PROJECT SUMMARY: Genetically modified (GM) animals are essential tools for the study of both fundamental biology and human diseases. The production of GM animals relies on two critical technologies: 1) stable genetic modifications and 2) germline transmission of the mutations into a model system. A typical approach for creation of complex GM mice involves the generation of tetra-parental chimeras from normal embryos and GM embryonic stem (ES) cells, followed by multiple rounds of breeding to obtain both male and female mice for germline propagation. Two limitations dominate this approach. First, maintenance of pluripotency limits the complexity of genetic manipulations. Second, this process is time-consuming, laborious, and costly, particularly if the final objective requires many independent germline manipulations in the same animal. We propose a feasible strategy to accelerate the production of complex GM mouse models. Employing the technology of sex-reversion via CRISPR/Cas9-meditated Y chromosome deletion in male ES cells and our novel ES cell culture system, we can directly generate isogenic male and female mice from the same targeted ES cells through tetraploid complementation (4n). This strategy would bypass at least two mouse breeding generations: the chimera development step and the complex breeding process. We will target male (XY) ES cell lines for intended genetic alterations and follow the deletion of Y chromosome to generate monosomic XO female ES cells. Using this strategy, compound homozygous GM mouse strains could be established at unparalleled speed and costs. In this R21 application we propose the following two Aims: Aim 1: Optimize AX-based ES cell culture system for the production of GM mouse models. Aim 2. Direct generation of isogenic male and female complex GM mice using novel ES cell culture medium. If successful, our approach would have a great impact on GM mouse model construction in terms of versatility, speed, and cost. This ambitious endeavor to develop a breakthrough technology for creation of complex GM mouse models would also possibly foster novel research opportunities.

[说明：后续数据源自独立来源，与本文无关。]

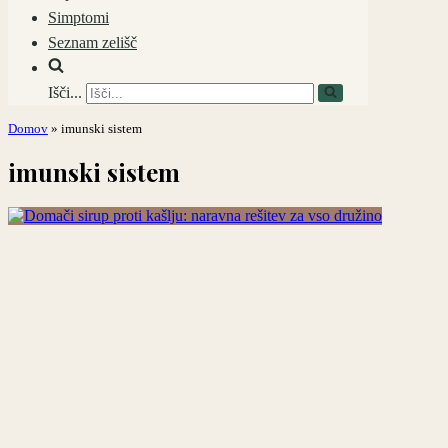
Simptomi
Seznam zelišč
Išči...
Domov
»
imunski sistem
imunski sistem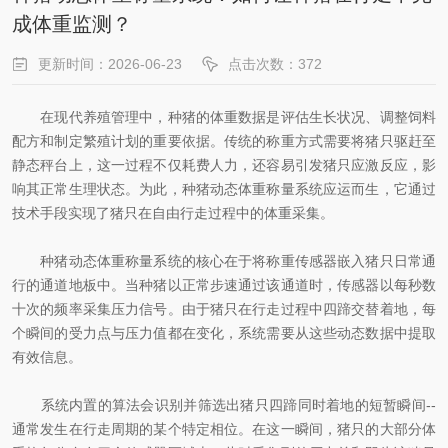
成体重监测？
更新时间：2026-06-23
点击次数：372
在现代养殖管理中，种猪的体重数据是评估生长状况、调整饲料
配方和制定繁殖计划的重要依据。传统的称重方式需要将猪只驱赶至
静态秤台上，这一过程不仅耗费人力，还容易引发猪只应激反应，影
响其正常生理状态。为此，种猪动态体重称量系统应运而生，它通过
技术手段实现了猪只在自由行走过程中的体重采集。
种猪动态体重称量系统的核心在于将称重传感器嵌入猪只日常通
行的通道地板中。当种猪以正常步速通过该通道时，传感器以每秒数
十次的频率采集压力信号。由于猪只在行走过程中四蹄交替着地，每
个瞬间的受力点与压力值都在变化，系统需要从这些动态数据中提取
有效信息。
系统内置的算法会识别并筛选出猪只四蹄同时着地的短暂瞬间--
通常发生在行走周期的某个特定相位。在这一瞬间，猪只的大部分体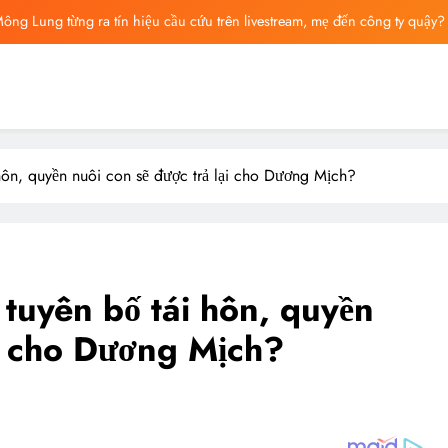
ông Lung từng ra tín hiệu cầu cứu trên livestream, mẹ đến công ty quậy?
ông bố tin nhắn cuối cùng của Vu Mông Lung, vừa đau xót vừa phẫn nộ
ng báo cáo khám nghiệm bị “rò rỉ” dư luận sục sôi và đặt nhiều câu hỏi
ng mất ngày ‘Huyết Nguyệt’, nghi Uông Du Cầm ‘hại’, bằng chứng bị lộ!
 hôn, quyền nuôi con sẽ được trả lại cho Dương Mịch?
ông Lung từng ra tín hiệu cầu cứu trên livestream, mẹ đến công ty quậy?
ông bố tin nhắn cuối cùng của Vu Mông Lung, vừa đau xót vừa phẫn nộ
 tuyên bố tái hôn, quyền
ại cho Dương Mịch?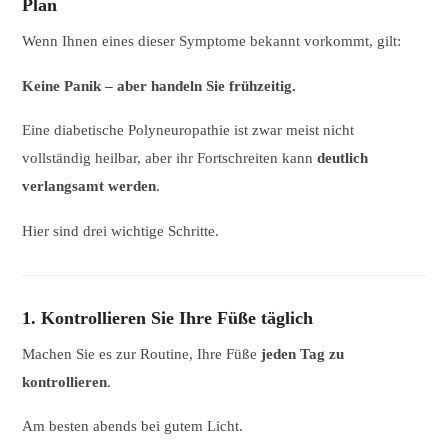
Plan
Wenn Ihnen eines dieser Symptome bekannt vorkommt, gilt:
Keine Panik – aber handeln Sie frühzeitig.
Eine diabetische Polyneuropathie ist zwar meist nicht
vollständig heilbar, aber ihr Fortschreiten kann
deutlich
verlangsamt werden
.
Hier sind drei wichtige Schritte.
1. Kontrollieren Sie Ihre Füße täglich
Machen Sie es zur Routine, Ihre Füße
jeden Tag zu
kontrollieren
.
Am besten abends bei gutem Licht.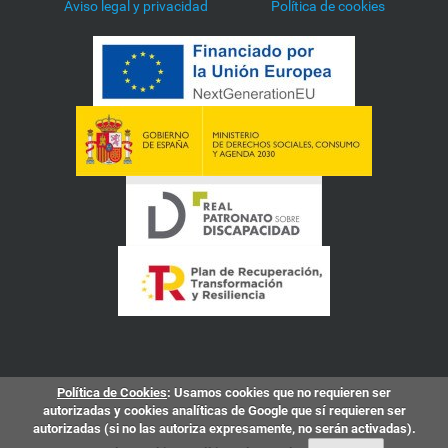
Aviso legal y privacidad
Política de cookies
Política de Cookies
: Usamos cookies que no requieren ser
autorizadas y cookies analíticas de Google que sí requieren ser
autorizadas (si no las autoriza expresamente, no serán activadas).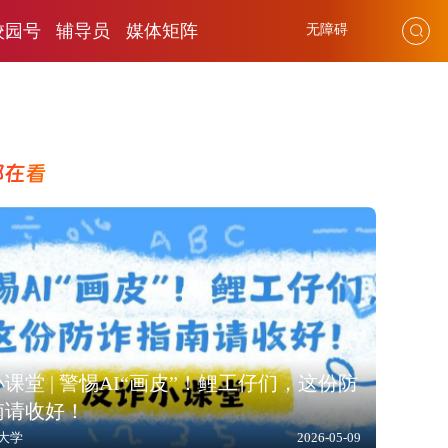
校园号
辅导员
媒体矩阵
无障碍
都在看
课堂 | 警惕AI“画皮”！鲤工仔们，这份防
南请收好！
大学
2026-05-09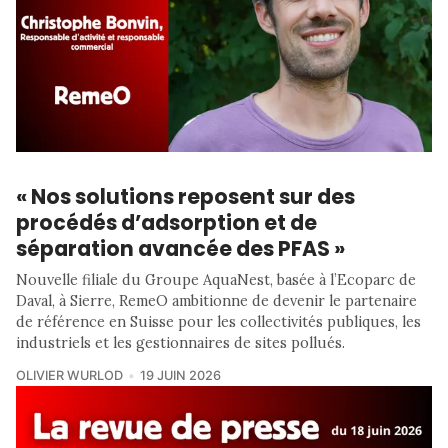
« Nos solutions reposent sur des
procédés d’adsorption et de
séparation avancée des PFAS »
Nouvelle filiale du Groupe AquaNest, basée à l’Ecoparc de
Daval, à Sierre, RemeO ambitionne de devenir le partenaire
de référence en Suisse pour les collectivités publiques, les
industriels et les gestionnaires de sites pollués.
OLIVIER WURLOD
19 JUIN 2026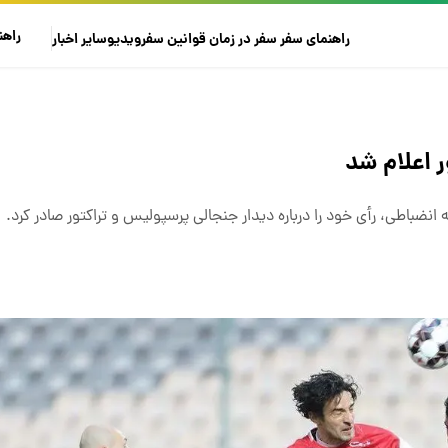
راهن
راهنمای سفر
سفر در زمان
قوانین سفر
ویدیو
سایر
اخبار
 اعلام شد
باطی، رأی خود را درباره دیدار جنجالی پرسپولیس و تراکتور صادر کرد.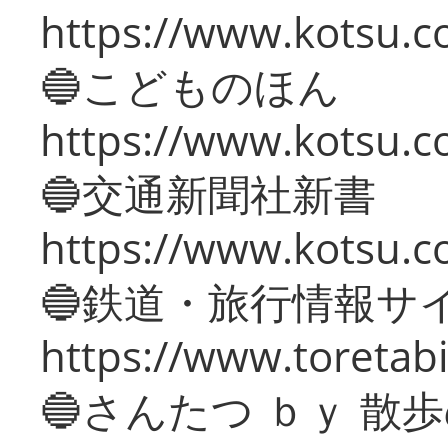
https://www.kotsu.co
🔵こどものほん
https://www.kotsu.co
🔵交通新聞社新書
https://www.kotsu.c
🔵鉄道・旅行情報サ
https://www.toretabi
🔵さんたつ ｂｙ 散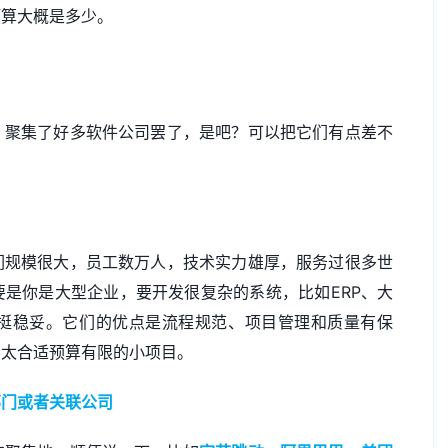
预算大概是多少。
，聚集了好多软件公司罢了，是吧？可以把它们有点差不
们规模很大，员工数万人，技术实力雄厚，服务过很多世
是你是大型企业，要开发很复杂的系统，比如ERP、大
挺稳妥。它们的优点是流程规范、项目管理和质量有保
不太合适预算有限的小项目。
部门或者关联公司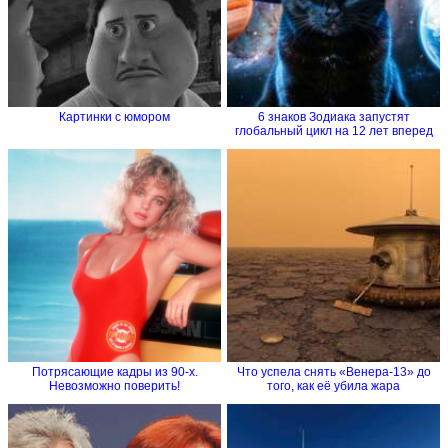
Картинки с юмором
6 знаков Зодиака запустят
глобальный цикл на 12 лет вперед
Потрясающие кадры из 90-х.
Что успела снять «Венера-13» до
Невозможно поверить!
того, как её убила жара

项目概述：转基因（GM）动物是人类发展的重要工具。 基础生物学和人类疾病的研究。转基因动物的生产 依赖于两项关键技术：1）稳定的遗传修饰和2）种系 将突变传递到模型系统中。一种典型的创建 复杂的转基因小鼠涉及从正常的四亲嵌合体的产生， 胚胎和转基因胚胎干细胞（ES细胞），然后进行多轮育种， 获得雄性和雌性小鼠用于生殖系繁殖。两个限制占主导地位 这种方法。首先，多能性的维持限制了遗传学的复杂性。 操纵第二，这个过程是费时、费力和昂贵的， 特别是如果最终目的需要许多独立的种系操作， 同样的动物。我们提出了一个可行的战略，以加快生产， 复杂的转基因小鼠模型。采用性逆转技术， CRISPR/Cas9介导的男性ES细胞中的Y染色体缺失和我们的新ES 细胞培养系统，我们可以直接从雄性小鼠和雌性小鼠产生同基因的 通过四倍体互补（4 n）相同的靶向ES细胞。这一战略将 绕过至少两代小鼠繁殖：嵌合体发育步骤， 复杂的繁殖过程。我们将靶向男性（XY）ES细胞系， 遗传改变并随后缺失Y染色体以产生单体XO 女性ES细胞使用这种策略，复合纯合GM小鼠品系可以 以无与伦比的速度和成本建立。在此R21应用中，我们提出 目的1：优化AX-ES细胞培养体系， 转基因小鼠模型。目标2.同基因雌雄复合体的直接产生 使用新型ES细胞培养基的GM小鼠。如果成功，我们的方法将有一个 在通用性、速度和成本方面对GM小鼠模型构建有很大影响。 这一雄心勃勃的奋进，以开发一种突破性的技术，创造复杂的 转基因小鼠模型也可能促进新的研究机会。